### Aim of the exercise
In the records below, tally every line containing "written". Report only the total.
Top of Task inputs
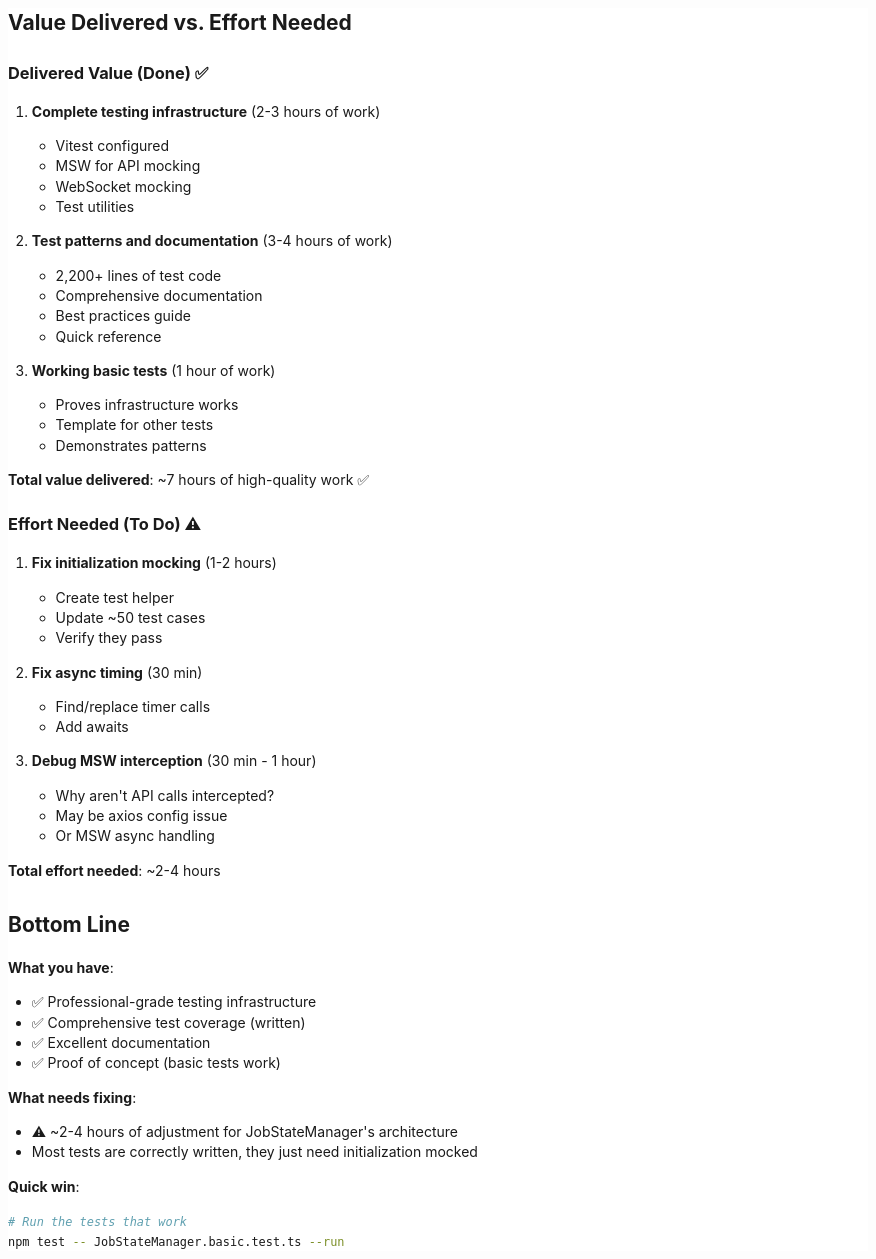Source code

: ## Value Delivered vs. Effort Needed

### Delivered Value (Done) ✅

1. **Complete testing infrastructure** (2-3 hours of work)
   - Vitest configured
   - MSW for API mocking
   - WebSocket mocking
   - Test utilities

2. **Test patterns and documentation** (3-4 hours of work)
   - 2,200+ lines of test code
   - Comprehensive documentation
   - Best practices guide
   - Quick reference

3. **Working basic tests** (1 hour of work)
   - Proves infrastructure works
   - Template for other tests
   - Demonstrates patterns

**Total value delivered**: ~7 hours of high-quality work ✅

### Effort Needed (To Do) ⚠️

1. **Fix initialization mocking** (1-2 hours)
   - Create test helper
   - Update ~50 test cases
   - Verify they pass

2. **Fix async timing** (30 min)
   - Find/replace timer calls
   - Add awaits

3. **Debug MSW interception** (30 min - 1 hour)
   - Why aren't API calls intercepted?
   - May be axios config issue
   - Or MSW async handling

**Total effort needed**: ~2-4 hours

## Bottom Line

**What you have**:
- ✅ Professional-grade testing infrastructure
- ✅ Comprehensive test coverage (written)
- ✅ Excellent documentation
- ✅ Proof of concept (basic tests work)

**What needs fixing**:
- ⚠️ ~2-4 hours of adjustment for JobStateManager's architecture
- Most tests are correctly written, they just need initialization mocked

**Quick win**:
```bash
# Run the tests that work
npm test -- JobStateManager.basic.test.ts --run
```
Bottom of Task inputs
### Response
2